Location
- 100 Shark Drive Port St. Joe, Florida United States 29°47′18″N 85°17′25″W﻿ / ﻿29.78833°N 85.29028°W

Information
- Type: Public
- School district: Gulf County Schools
- NCES School ID: 120069000868
- Principal: Josh Dailey
- Faculty: 31.70 (on FTE basis)
- Grades: 6 to 12
- Enrollment: 512 (2022-23)
- Student to teacher ratio: 16.15
- Colors: Gold and purple
- Nickname: Sharks
- Website: Official Homepage

= Port St. Joe High School =

Public high school in Florida, United States

Port St. Joe High School (PSJHS) is located in Port St. Joe, Florida. The school's athletic teams are known as the Sharks. It is a part of Gulf County Schools.

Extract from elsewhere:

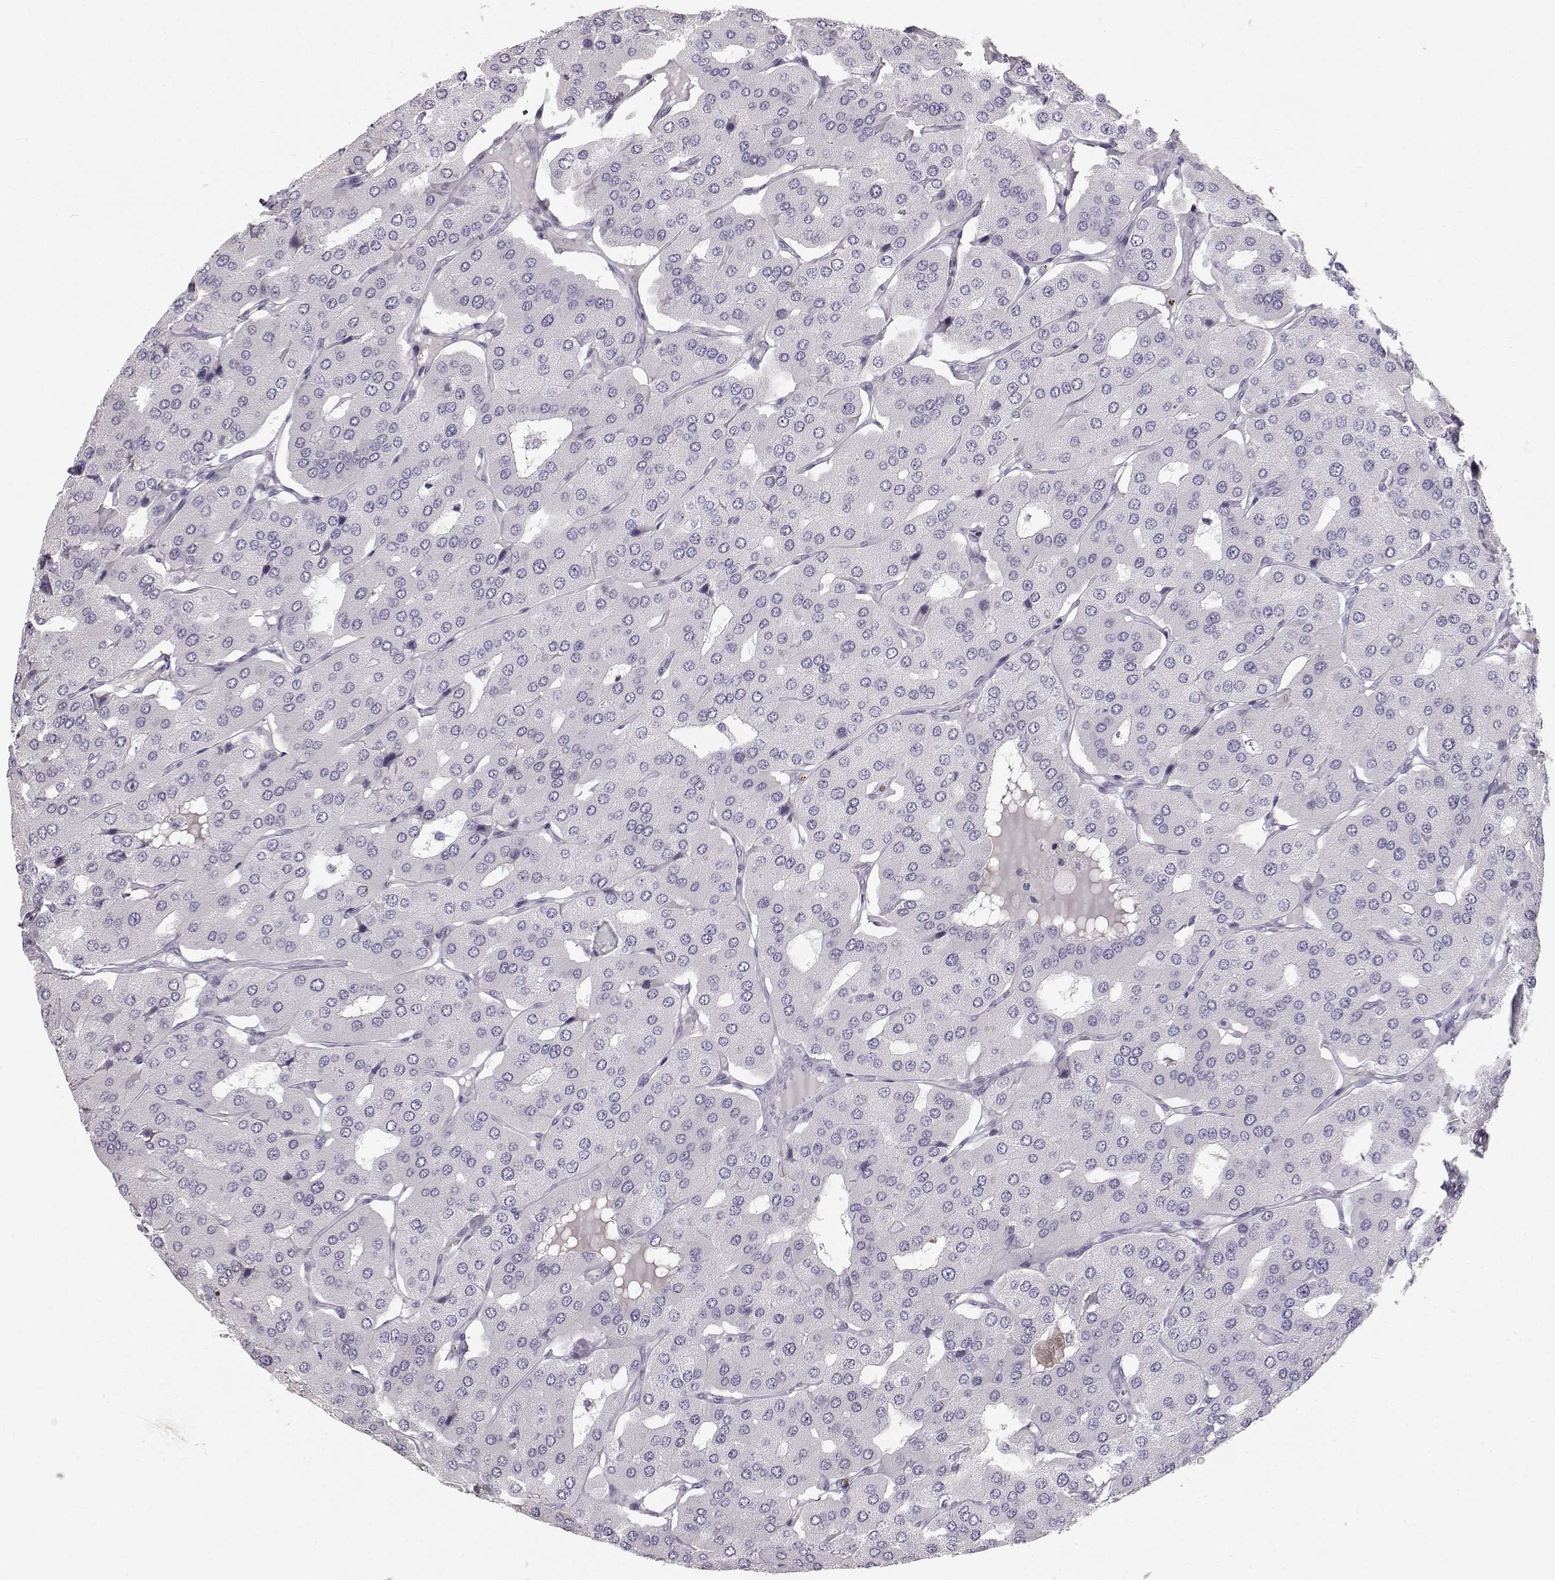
{"staining": {"intensity": "negative", "quantity": "none", "location": "none"}, "tissue": "parathyroid gland", "cell_type": "Glandular cells", "image_type": "normal", "snomed": [{"axis": "morphology", "description": "Normal tissue, NOS"}, {"axis": "morphology", "description": "Adenoma, NOS"}, {"axis": "topography", "description": "Parathyroid gland"}], "caption": "Immunohistochemistry histopathology image of benign parathyroid gland: parathyroid gland stained with DAB exhibits no significant protein staining in glandular cells.", "gene": "KRTAP16", "patient": {"sex": "female", "age": 86}}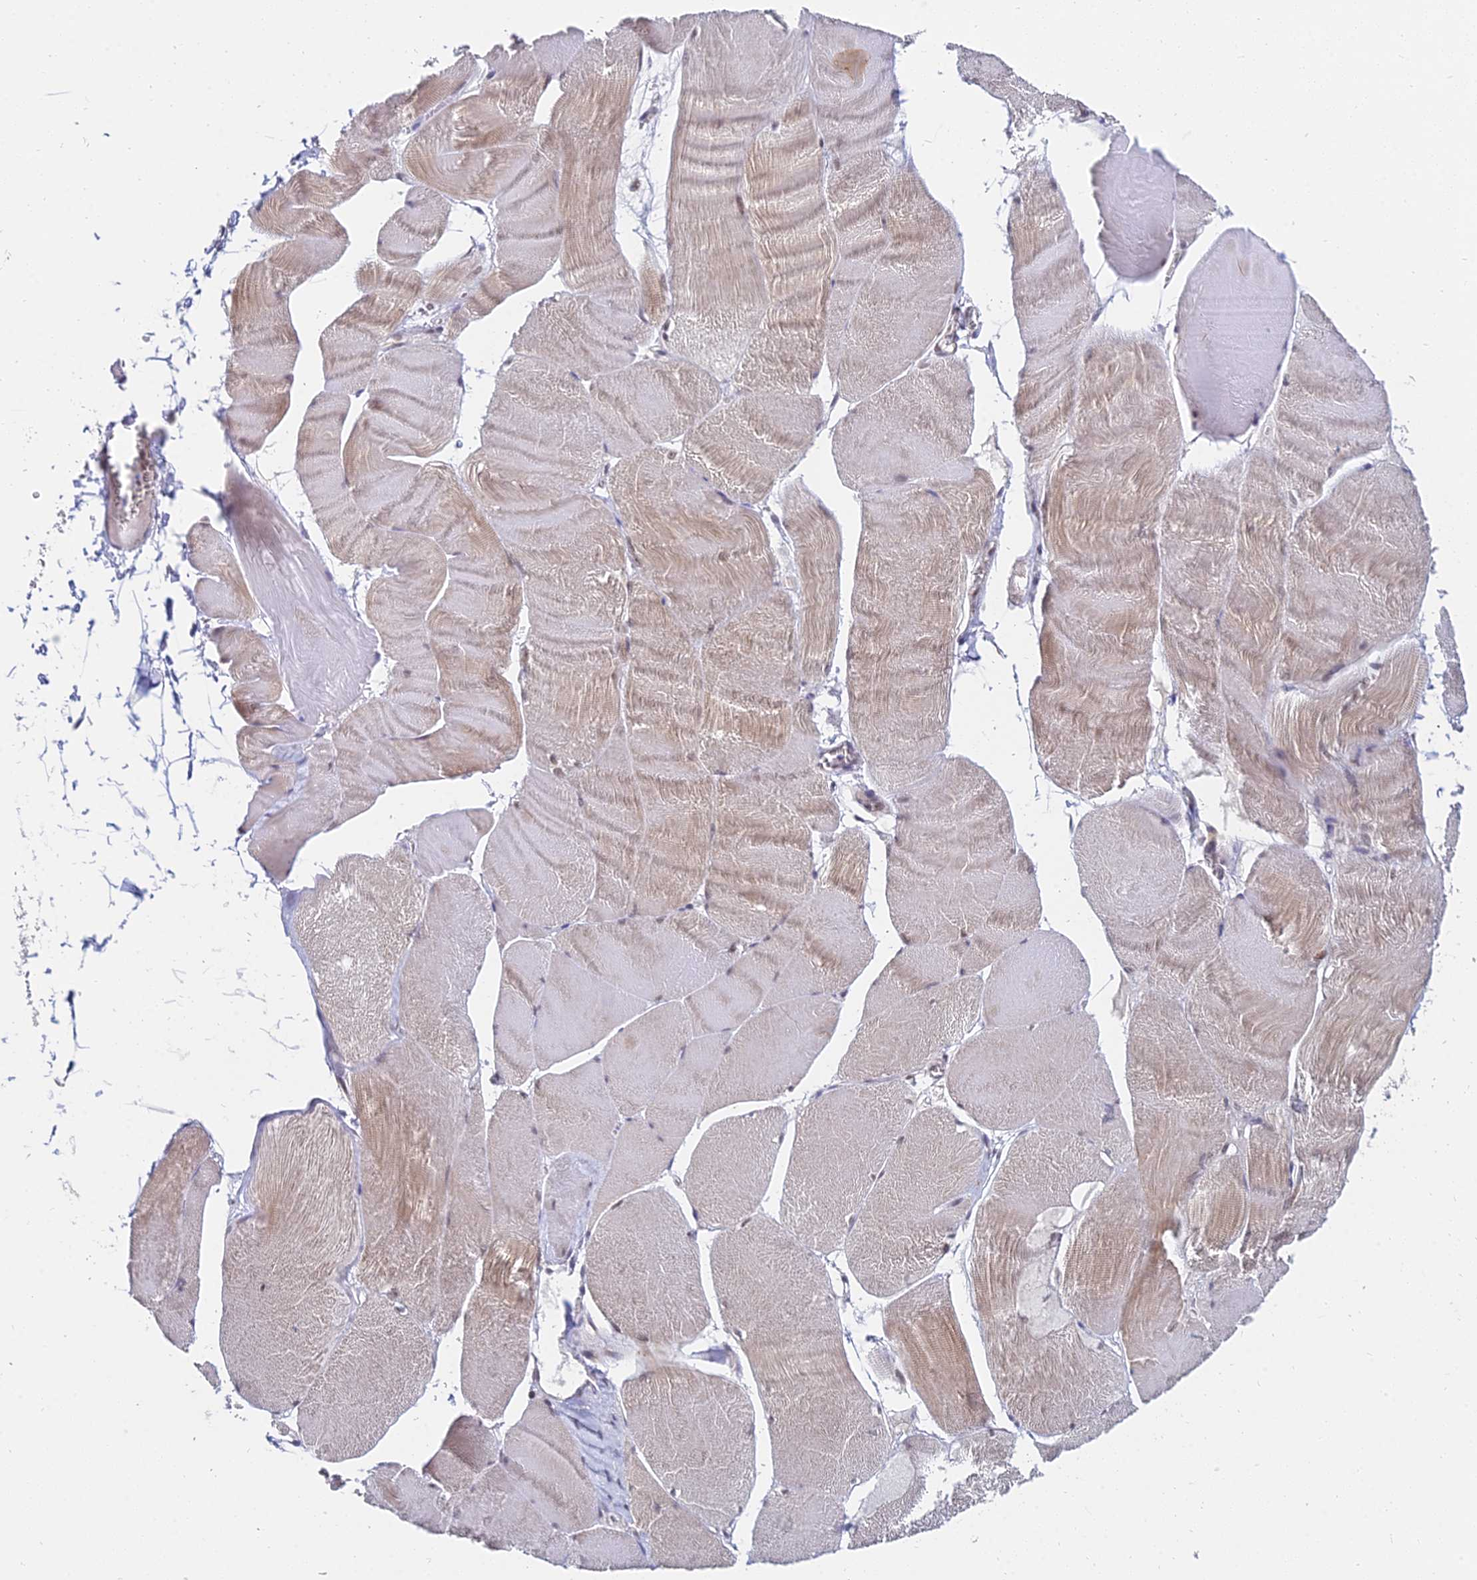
{"staining": {"intensity": "weak", "quantity": "25%-75%", "location": "cytoplasmic/membranous,nuclear"}, "tissue": "skeletal muscle", "cell_type": "Myocytes", "image_type": "normal", "snomed": [{"axis": "morphology", "description": "Normal tissue, NOS"}, {"axis": "morphology", "description": "Basal cell carcinoma"}, {"axis": "topography", "description": "Skeletal muscle"}], "caption": "Immunohistochemistry (IHC) image of benign skeletal muscle: human skeletal muscle stained using immunohistochemistry (IHC) reveals low levels of weak protein expression localized specifically in the cytoplasmic/membranous,nuclear of myocytes, appearing as a cytoplasmic/membranous,nuclear brown color.", "gene": "THOC3", "patient": {"sex": "female", "age": 64}}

A previous building opened in the 1950s, and it later became the elementary school. The current facility opened in 1968. The school building was damaged by Hurricane Michael in 2018. Prior to Hurricane Michael, it had about 700 students. In 2019, the student count was 485, with some of the students being children of construction workers who moved to the area after the hurricane.

As of 2018 the Gulf County schools Mexico Beach students are assigned to are in Port St. Joe.

==Academic performance==
It was A-rated three consecutive years as of the 2016–17 school year.